-- What you will do --
With the images removed, write out every line below exactly.

-- Information given --
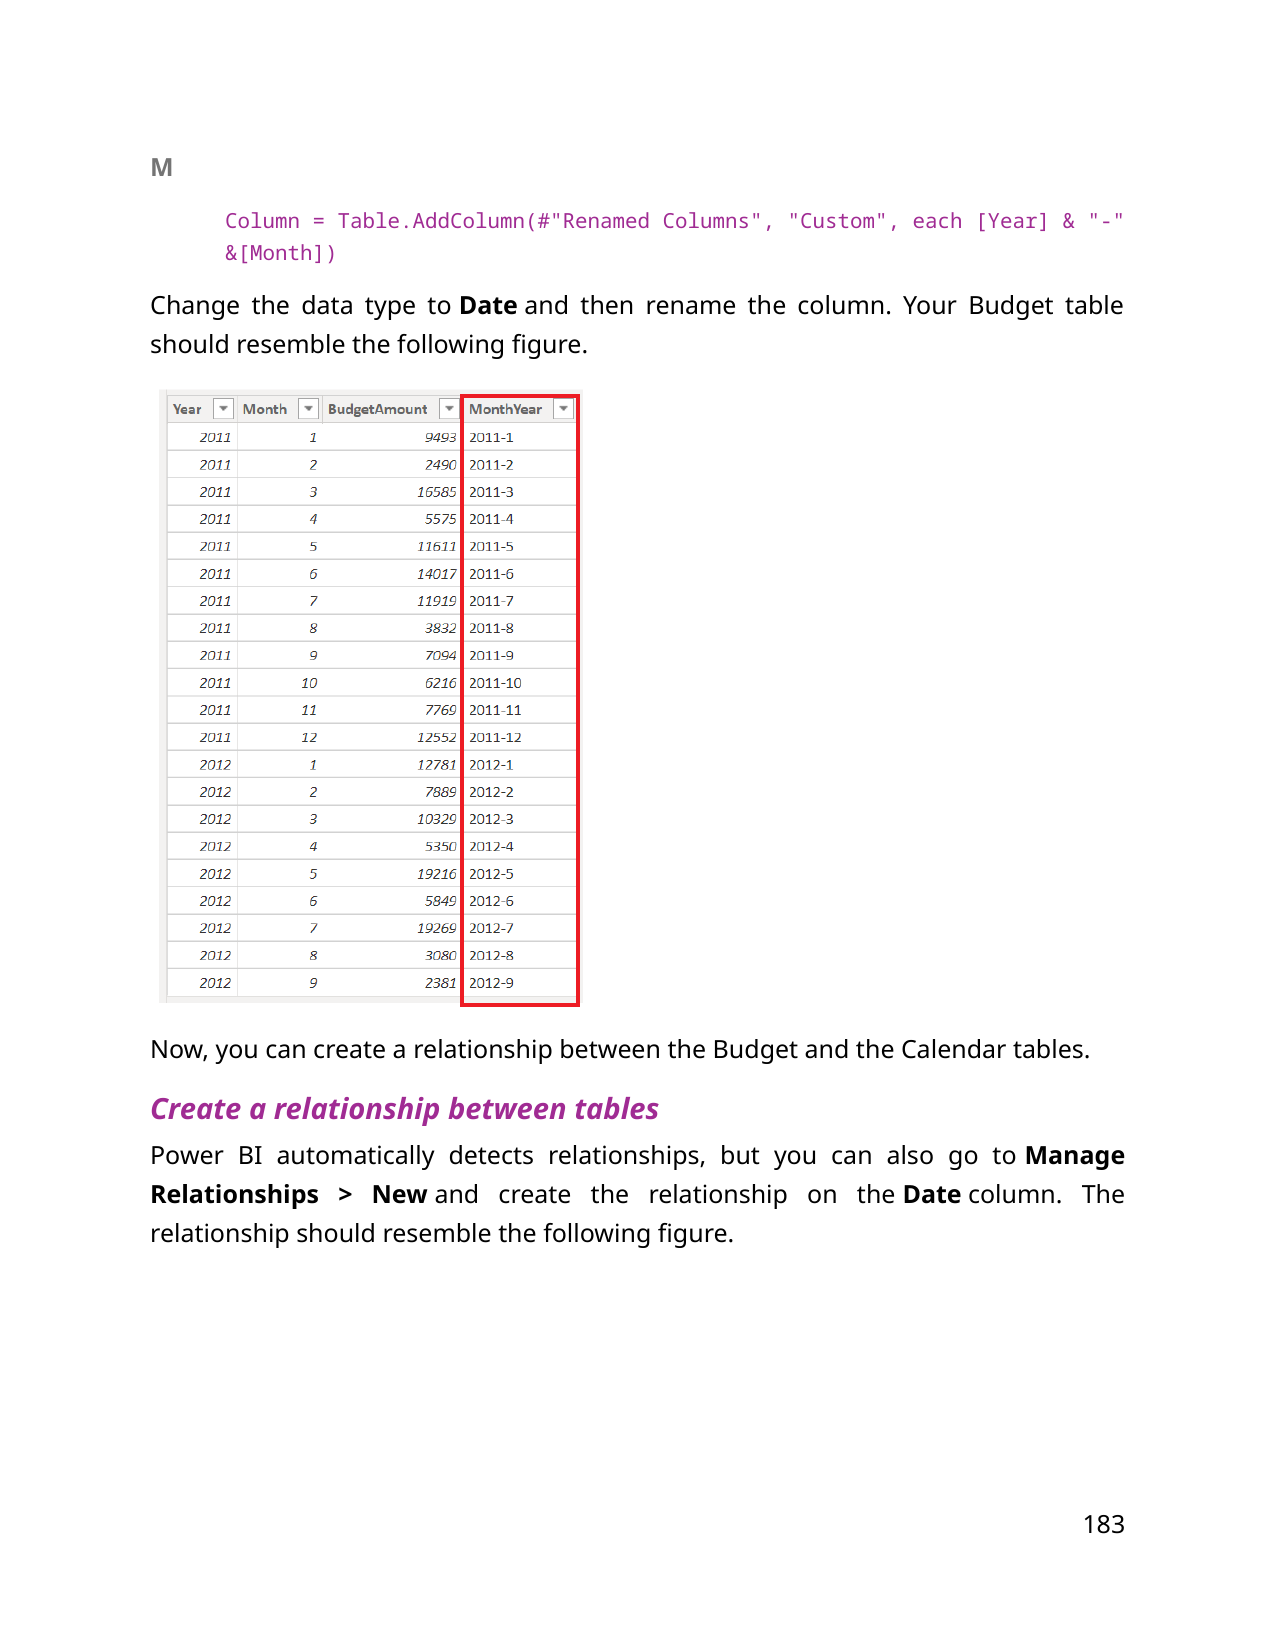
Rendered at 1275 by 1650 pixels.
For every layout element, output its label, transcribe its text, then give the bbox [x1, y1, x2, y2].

text M [150, 150, 1125, 184]
text Now, you can create a relationship between the Budget and the Calendar tables. [150, 1032, 1125, 1066]
text Change the data type to Date and then rename the column. Your Budget table should resemble the following figure. [150, 288, 1125, 361]
picture [150, 382, 600, 1011]
subtitle Create a relationship between tables [150, 1088, 1125, 1128]
text Power BI automatically detects relationships, but you can also go to Manage Relationships > New and create the relationship on the Date column. The relationship should resemble the following figure. [150, 1138, 1125, 1250]
text Column = Table.AddColumn(#"Renamed Columns", "Custom", each [Year] & "-" &[Month]) [225, 206, 1125, 267]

-- Solved exercise --
Rendered at 1275 by 1650 pixels.
For every layout element, output its label, transcribe its text, then give the bbox [x1, y1, x2, y2].

text M [150, 150, 1125, 184]
text Now, you can create a relationship between the Budget and the Calendar tables. [150, 1032, 1125, 1066]
text Change the data type to Date and then rename the column. Your Budget table should resemble the following figure. [150, 288, 1125, 361]
picture [150, 382, 600, 1011]
subtitle Create a relationship between tables [150, 1088, 1125, 1128]
text Power BI automatically detects relationships, but you can also go to Manage Relationships > New and create the relationship on the Date column. The relationship should resemble the following figure. [150, 1138, 1125, 1250]
text Column = Table.AddColumn(#"Renamed Columns", "Custom", each [Year] & "-" &[Month]) [225, 206, 1125, 267]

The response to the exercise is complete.